Coronavirus Disease 2019 (COVID-19) has been ongoing in China since December, 2019. On January 30, 2020, the second meeting of the Emergency Committee convened by the WHO Director-General under the International Health Regulations (IHR) declared that the outbreak of COVID-19 constitutes a Public Health Emergency of International Concern (PHEIC)[1]. The pandemic raised great concern in China and other countries[2-5]. In order to prevent the spread of COVID-19 at mass gatherings, Ministry of Education of the People's Republic of China adopted countermeasures such as online education to keep medical schools running without suspending classes.
Before the COVID-19 pandemic, China’s higher medical education mostly adopted traditional education model, namely the second-generation education model. However, with the incredible growth of Internet since the 1990s, online education has begun to thrive. In 2009, Khan Academy and flipped class became popular in China, and a number of higher medical education institutions in China have begun to accept or try online education. In 2010, large-scale online courses such as MOOCs had a tremendous impact on China’s higher medical education. At present, there are numerous online platforms of MOOCs, including Coursera, Udacity and edX, the top three world-renowned education platforms as well as domestic platforms such as Chinese university MOOC, XuetangX and Icourses. The proliferation of online education has already been an inevitable trend, and the COVID-19 pandemic facilitate this transformation.
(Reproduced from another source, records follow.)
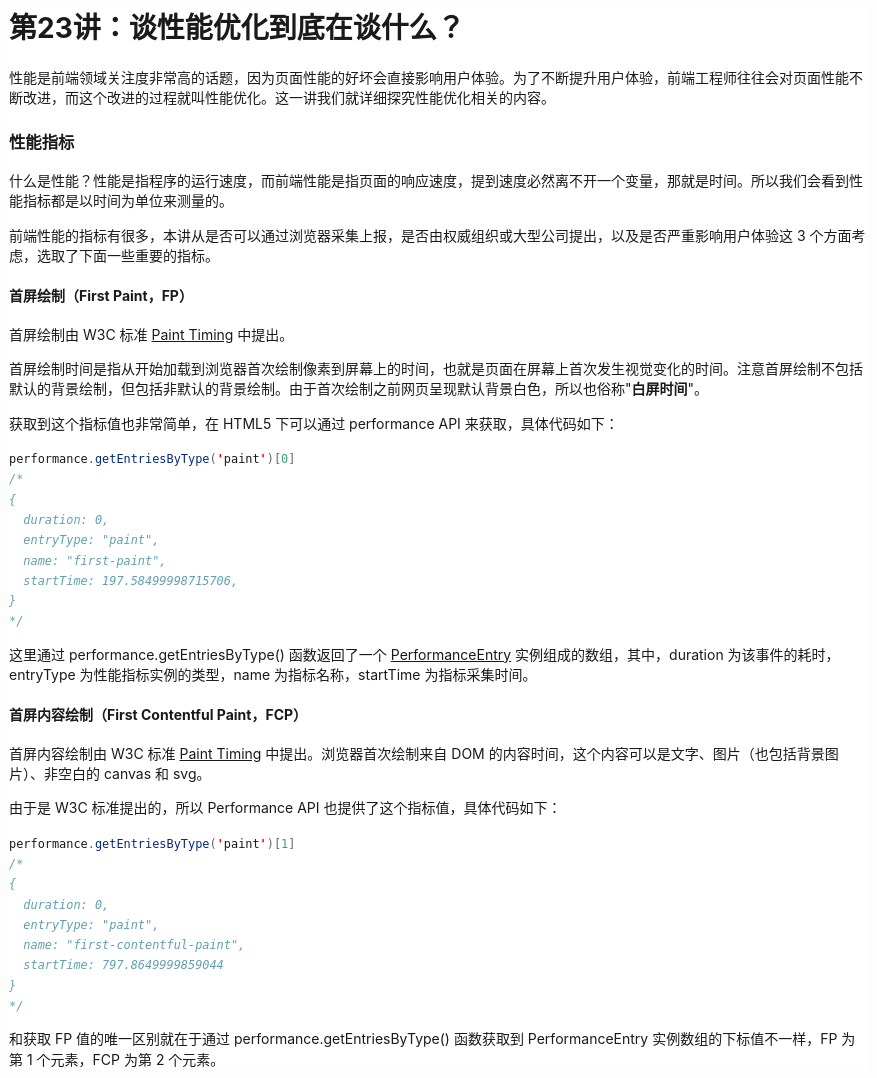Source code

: # 第23讲：谈性能优化到底在谈什么？

性能是前端领域关注度非常高的话题，因为页面性能的好坏会直接影响用户体验。为了不断提升用户体验，前端工程师往往会对页面性能不断改进，而这个改进的过程就叫性能优化。这一讲我们就详细探究性能优化相关的内容。

### 性能指标

什么是性能？性能是指程序的运行速度，而前端性能是指页面的响应速度，提到速度必然离不开一个变量，那就是时间。所以我们会看到性能指标都是以时间为单位来测量的。

前端性能的指标有很多，本讲从是否可以通过浏览器采集上报，是否由权威组织或大型公司提出，以及是否严重影响用户体验这 3 个方面考虑，选取了下面一些重要的指标。

#### 首屏绘制（First Paint，FP）

首屏绘制由 W3C 标准 [Paint Timing](https://www.w3.org/TR/paint-timing/#sec-paint-timing) 中提出。

首屏绘制时间是指从开始加载到浏览器首次绘制像素到屏幕上的时间，也就是页面在屏幕上首次发生视觉变化的时间。注意首屏绘制不包括默认的背景绘制，但包括非默认的背景绘制。由于首次绘制之前网页呈现默认背景白色，所以也俗称"**白屏时间**"。

获取到这个指标值也非常简单，在 HTML5 下可以通过 performance API 来获取，具体代码如下：

```java
performance.getEntriesByType('paint')[0] 
/* 
{ 
  duration: 0, 
  entryType: "paint", 
  name: "first-paint", 
  startTime: 197.58499998715706, 
} 
*/
```

这里通过 performance.getEntriesByType() 函数返回了一个 [PerformanceEntry](https://developer.mozilla.org/zh-CN/docs/Web/API/PerformanceEntry) 实例组成的数组，其中，duration 为该事件的耗时，entryType 为性能指标实例的类型，name 为指标名称，startTime 为指标采集时间。

#### 首屏内容绘制（First Contentful Paint，FCP）

首屏内容绘制由 W3C 标准 [Paint Timing](https://www.w3.org/TR/paint-timing/#sec-paint-timing) 中提出。浏览器首次绘制来自 DOM 的内容时间，这个内容可以是文字、图片（也包括背景图片）、非空白的 canvas 和 svg。

由于是 W3C 标准提出的，所以 Performance API 也提供了这个指标值，具体代码如下：

```java
performance.getEntriesByType('paint')[1] 
/*
{ 
  duration: 0, 
  entryType: "paint", 
  name: "first-contentful-paint", 
  startTime: 797.8649999859044 
} 
*/
```

和获取 FP 值的唯一区别就在于通过 performance.getEntriesByType() 函数获取到 PerformanceEntry 实例数组的下标值不一样，FP 为第 1 个元素，FCP 为第 2 个元素。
Health professionals for a new century: transforming education to strengthen health systems in an interdependent world published in Lancet proposed an idea of the third-generation educational reform[6]. It focuses on system-based medical education to improve the performance of health systems by adapting core professional competencies to specific contexts, while drawing on global knowledge. With the rapid development of medical science, the traditional teaching methods featuring slow knowledge updating and low teaching efficiency, to some extent, are unable to fully meet the diverse learning needs of medical students. Proposed in 2003, blended learning has become one of the mainstream educational approaches in the medical educational reform[7]. It is a style of education in which students learn via electronic and online media as well as traditional face-to-face teaching, that places an emphasis on empowering students with the skills and knowledge required to make the most of the online material and independent study time, guiding students toward the most meaningful experience possible[8]. E-learning is based on network support. 5G is the abbreviation of the fifth-generation mobile communication technology. 5G network features enhanced mobile broadband (eMBB) coping with the significant increase of data volumes, overall data capacity, and user density, massive machine type communications (mMTC) requiring low power consumption for a huge number of connected devices, ultra-reliable and low latency communications (URLLC) providing safety-critical and mission critical applications. Compared with 4G network, WLANs or Wi-Fi, 5G network guarantees the same consistency in performance with less interference, that is very important for critical machine-to-machine communications, especially where the number of devices is massive.
Team-based learning (TBL) is a structured form of small-group learning that can be scaled up for implementation in large classes. Compared with problem-based learning, it is distinct in its requirement for pre-class preparation, its sequence of in-class individual and team activities, its higher student-teacher ratio, and the way it combines peer learning with immediate feedback and expert clarification[9]. “5+3" pattern is an innovative training pattern in graduate education for a professional degree in clinical medicine[10]. The pattern focuses on innovation in training talent as well as reform of the administrative mechanism. In “5+3" pattern, medical students directly enter the 3 years of pursuing a master 's degree after completing 5 years of preclinical and clinical courses. It narrows the gap between student cultivation and standardized training for residents, and facilitates the tight connection between professional training and occupational qualifications. In accordance with boosting medical educational reform by new technologies, we had tried to apply a new blended teaching model based on online TBL via 5G network (hereinafter referred as blended teaching model) to 50 fourth-year medical students who were receiving the “5+3” pattern courses regarding internal medicine in July, 2019 before the outbreak of COVID-19. As the pandemic was later determined to be PHEIC, medical universities in China closed campuses and shifted to home-based online learning which is not based on TBL via other prevalent forms of wireless internet connection (hereinafter referred as traditional online teaching model) in response to the COVID-19 outbreak. It seems to be another alternative learning approach under PHEIC that conform to the trend of the third-generation educational reform.
In order to find a more suitable method to conduct medical education under PHEIC, we used an online survey tool to make a comparison between the blended teaching mode and the traditional online teaching model. In addition, we tried to discuss the impact of this change will bring towards the indices of students’ competencies we put forward based on six core competencies, that is, professionalism, attitude towards learning, knowledge and learning skills including problem analyzing and solving, teamwork skills, self-directed learning, as well as adaptability and acceptance of the courses.